Mr Prince had said that explained that he made his decision after the Daily Stormer's administrators suggested that Cloudflare supported their cause.
Google and GoDaddy said earlier in the week that they were cancelling the Daily Stormer's registration with Google Domains as it had violated the terms of service.
In the dark
The Daily Stormer is currently inaccessible on the open web, after various domain providers and hosting firms - including one in Russia - banned it from their services.
However, it has relocated to the dark web.
Dark web network Tor has said it cannot stop the Daily Stormer from using its technology.
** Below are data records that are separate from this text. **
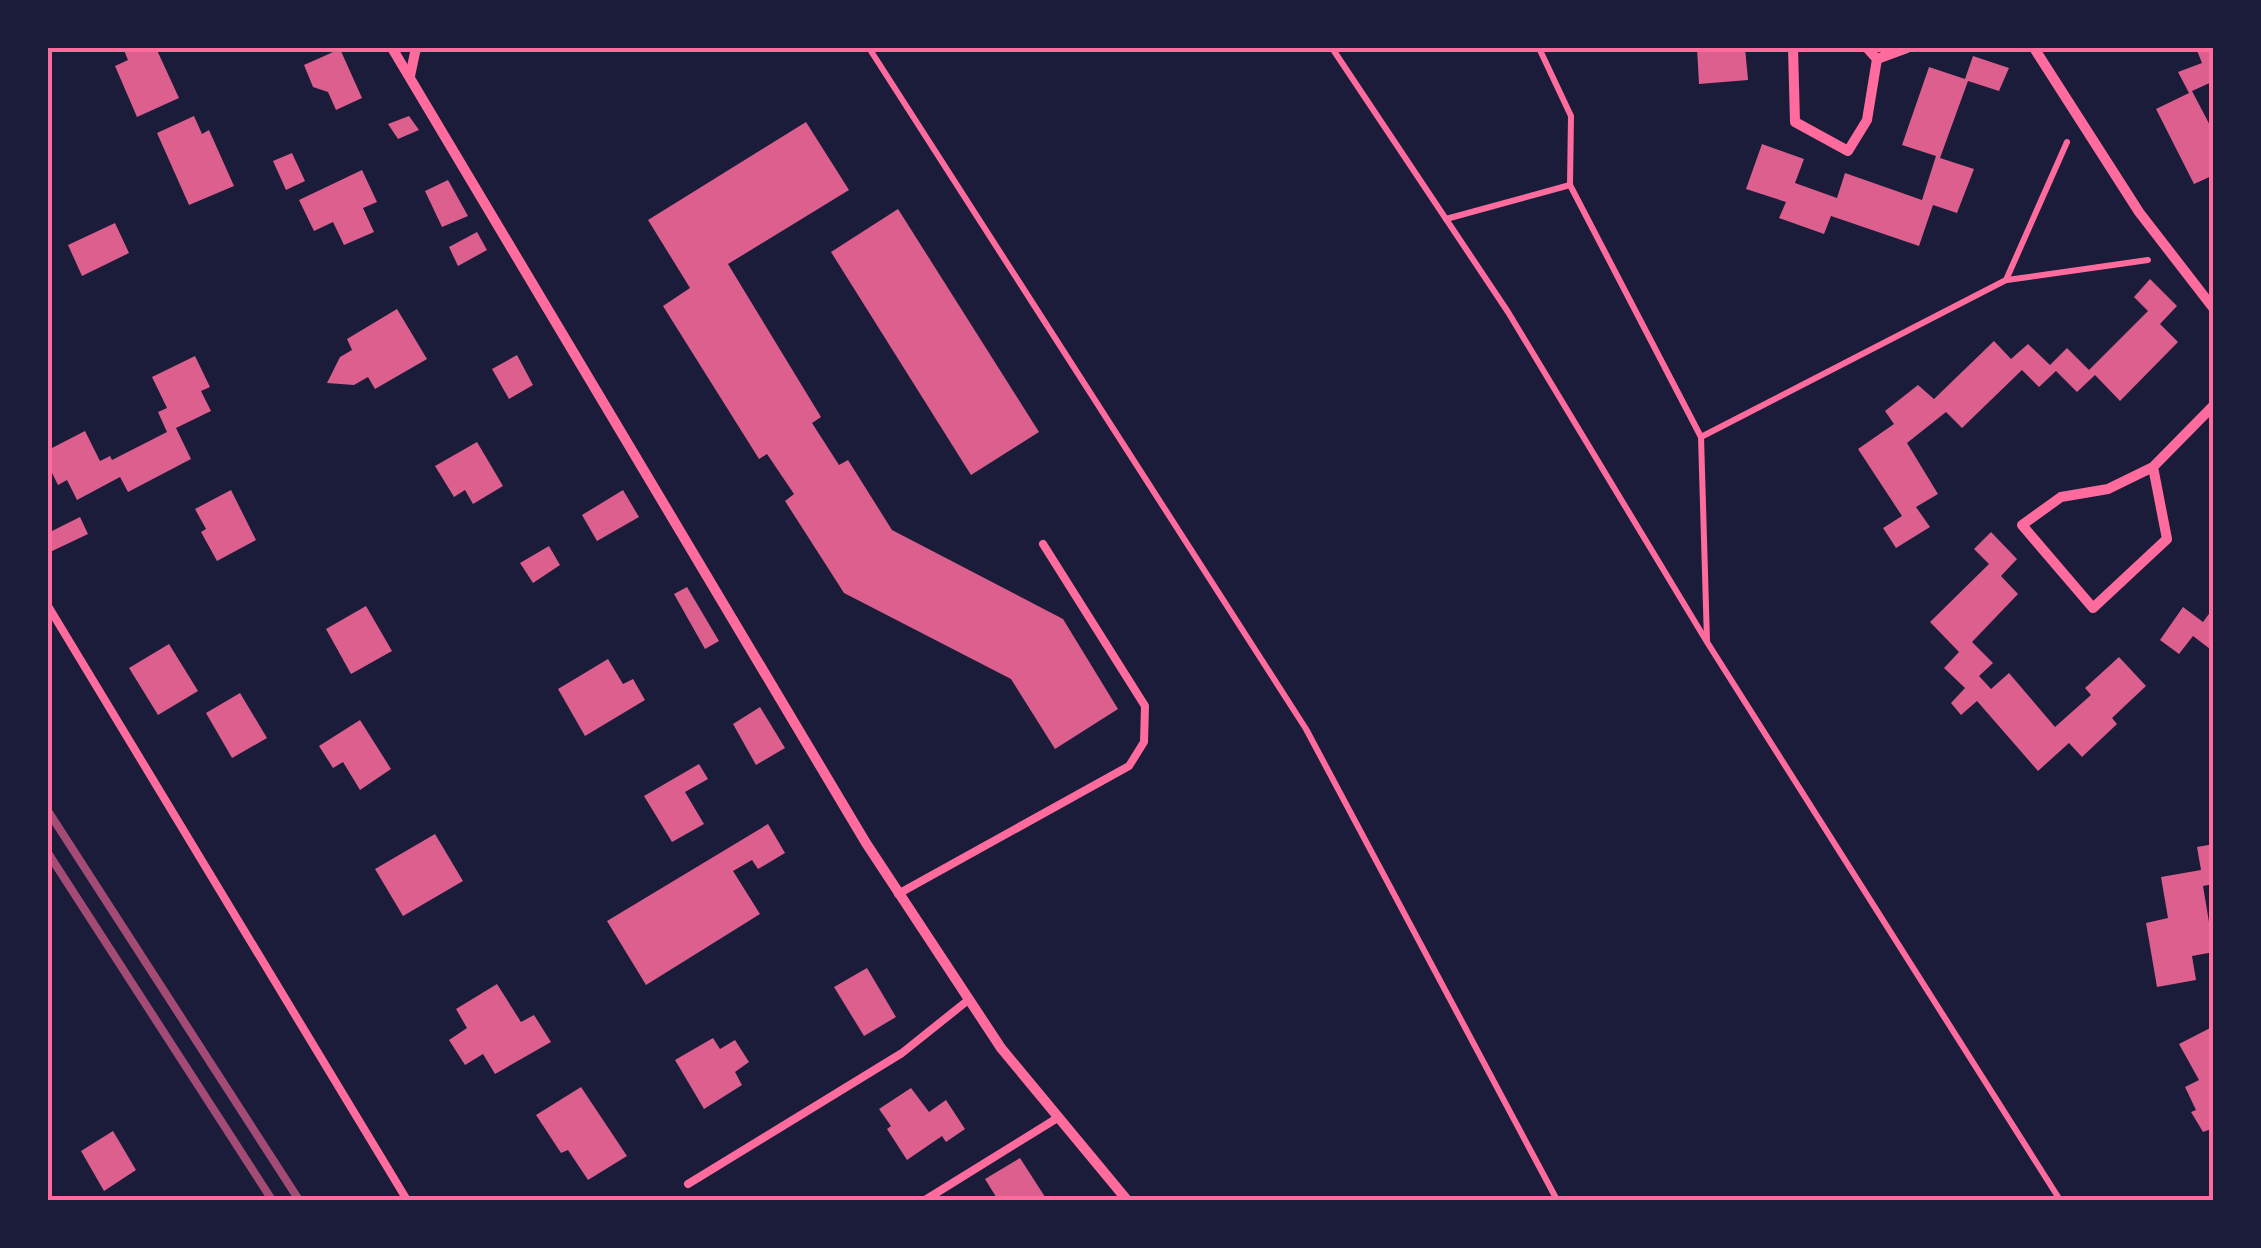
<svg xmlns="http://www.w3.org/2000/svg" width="2261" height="1248" viewBox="0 0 2261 1248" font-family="'Sofia Sans Condensed',sans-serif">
	<rect width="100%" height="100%" fill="#1b1b3a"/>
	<g fill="#dd5f8e">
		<path d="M123,48H156L179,98L137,117L115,66L128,60Z"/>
		<path d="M1697,48H1745L1748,80L1699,84Z"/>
		<path d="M2196,48H2214V81L2192,91L2214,133V175L2194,184L2156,109L2189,93L2178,72L2202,63Z"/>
		<path d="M340,49L362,98L336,110L328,92L313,87L304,65Z"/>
		<path d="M1973,56L2009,68L1999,91L1968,81L1940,158L1974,169L1957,213L1933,205L1919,246L1831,216L1824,234L1779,218L1786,202L1746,189L1762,144L1804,159L1795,183L1837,198L1845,173L1922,200L1936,156L1902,145L1929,67L1965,79Z"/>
		<path d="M194,116L202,134L209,130L234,186L189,205L157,133Z"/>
		<path d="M409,116L419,130L398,139L388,124Z"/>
		<path d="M806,122L849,190L728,264L821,417L812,423L839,465L848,460L892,530L1063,619L1118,709L1055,749L1011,679L844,593L785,501L794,494L767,454L759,459L663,306L690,288L648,220Z"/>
		<path d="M292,153L305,181L286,190L273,161Z"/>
		<path d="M362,170L377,202L363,208L374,232L344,245L333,222L314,231L299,200Z"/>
		<path d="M448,180L468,216L442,227L425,191Z"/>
		<path d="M898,209L1039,432L971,475L831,252Z"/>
		<path d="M115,223L129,253L82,276L68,245Z"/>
		<path d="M477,232L487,250L458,266L449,247Z"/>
		<path d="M2150,279L2177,306L2160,324L2178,342L2120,401L2095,375L2077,392L2056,371L2039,387L2022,370L1962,428L1946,412L1907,443L1938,494L1916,507L1930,527L1896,548L1883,528L1902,516L1858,449L1894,424L1885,411L1918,385L1934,399L1994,341L2011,359L2028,344L2050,365L2067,348L2089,370L2148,311L2134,297Z"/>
		<path d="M397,309L427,359L375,389L368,377L354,385L327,383L340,357L352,350L347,339Z"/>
		<path d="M517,355L533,385L509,399L492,369Z"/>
		<path d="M195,356L210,387L201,391L211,411L176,428L191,459L128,492L120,477L77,500L67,480L58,485L48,465V450L85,431L100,461L110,456L112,460L167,432L158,412L167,408L152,377Z"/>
		<path d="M477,442L503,486L473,504L465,490L454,497L435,466Z"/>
		<path d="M231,490L256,540L217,561L201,532L206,529L195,509Z"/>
		<path d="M623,490L639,517L597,541L582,515Z"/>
		<path d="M80,517L88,534L48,553V533Z"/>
		<path d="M1991,532L2017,559L2001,576L2018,594L1972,642L1993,663L1979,676L1991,689L2009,673L2055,727L2091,695L2085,688L2119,657L2146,686L2112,718L2117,724L2082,757L2069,743L2038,771L1977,701L1961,715L1951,703L1965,688L1944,668L1959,652L1930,622L1989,564L1974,549Z"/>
		<path d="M549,546L560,565L533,583L520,563Z"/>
		<path d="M687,587L719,641L705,649L674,594Z"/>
		<path d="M366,606L392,651L351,674L326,629Z"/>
		<path d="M2183,607L2203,622L2214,607V652L2193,636L2179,654L2160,640Z"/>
		<path d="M169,644L198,691L158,715L129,668Z"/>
		<path d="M608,659L623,684L633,679L645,700L585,736L558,689Z"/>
		<path d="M240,693L267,738L232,758L206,713Z"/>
		<path d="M760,707L785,748L756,765L733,724Z"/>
		<path d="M360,720L391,769L360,790L343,762L333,768L319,746Z"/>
		<path d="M699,764L708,779L685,792L704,824L672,842L644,796Z"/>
		<path d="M768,824L785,853L758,869L752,860L733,871L760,914L646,985L607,921Z"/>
		<path d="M435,834L463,881L403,916L375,869Z"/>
		<path d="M2214,844V884L2203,886L2214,952L2192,956L2196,980L2157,987L2146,923L2168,918L2161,877L2201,870L2197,847Z"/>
		<path d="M867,968L896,1017L864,1036L834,987Z"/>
		<path d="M497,984L521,1022L534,1015L551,1042L495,1074L483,1054L465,1065L449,1040L467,1028L456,1009Z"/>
		<path d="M2214,1026V1128L2203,1132L2191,1112L2196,1110L2185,1087L2199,1080L2179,1044Z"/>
		<path d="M713,1038L720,1049L735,1040L749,1062L735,1072L742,1085L704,1109L675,1060Z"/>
		<path d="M581,1087L627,1156L588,1180L568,1150L561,1153L536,1115Z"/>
		<path d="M911,1088L929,1112L946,1100L965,1129L946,1142L942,1136L907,1160L887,1129L891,1126L879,1109Z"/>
		<path d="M113,1131L136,1170L104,1191L81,1151Z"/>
		<path d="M1020,1158L1047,1200H998L985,1179Z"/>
	</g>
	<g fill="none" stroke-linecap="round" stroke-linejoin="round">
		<g stroke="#ff6b9d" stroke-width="6">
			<path d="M869,48L1306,729L1557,1200"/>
			<path d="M1332,48L1508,312L1707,642L2060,1200"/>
			<path d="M1539,48L1571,116L1570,185L1701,437"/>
			<path d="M1446,219L1570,185"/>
			<path d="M2007,280L2148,260"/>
			<path d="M1707,641L1701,437L2006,280L2067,142"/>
		</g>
		<g stroke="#ff6b9d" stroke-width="8">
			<path d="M48,606L407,1200"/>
			<path d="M898,894L1129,766L1144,742L1145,706L1043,544"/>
			<path d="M688,1184L902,1053L967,1001"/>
			<path d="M925,1200L1059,1117"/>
		</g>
		<g stroke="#ff6b9d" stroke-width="10">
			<path d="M392,48L866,843L1001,1048L1127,1200"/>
			<path d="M1793,48L1795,122L1848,151L1867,120L1877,59"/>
			<path d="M1867,48L1877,59"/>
			<path d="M2034,48L2139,212L2214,309"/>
			<path d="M1877,59L1907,48"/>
			<path d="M410,76L416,48"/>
			<path d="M2153,467L2167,539L2093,608L2022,525L2061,497L2108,489L2153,467L2214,405"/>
		</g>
		<g stroke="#a44b75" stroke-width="8">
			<path d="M48,811L299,1200"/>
			<path d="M48,853L272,1200"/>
		</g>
	</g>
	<rect width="2261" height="1248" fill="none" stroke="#1b1b3a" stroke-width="100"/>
	<rect x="50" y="50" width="2161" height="1148" fill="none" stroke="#ff6b9d" stroke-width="4"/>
</svg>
"Tor is designed to defend human rights and privacy by preventing anyone from censoring things, even us," the Tor Project explained in a blog post, external.
But the list of businesses that have shut out the Daily Stormer and other neo-Nazi or white nationalist sites has now grown very large.
Payment giants Mastercard, Visa , Paypal and American Express all said this week that they would take a tough stance on sites that engaged in illegal activities.
Paypal, for example, mentioned sites that incite hate, racial intolerance or violence.
And music streaming services offered by Google, Deezer and Spotify have said they would remove music that incites violence, hatred or racism.
Spotify said: "We are glad to have been alerted to this content - and have already removed many of the bands identified, while urgently reviewing the remainder."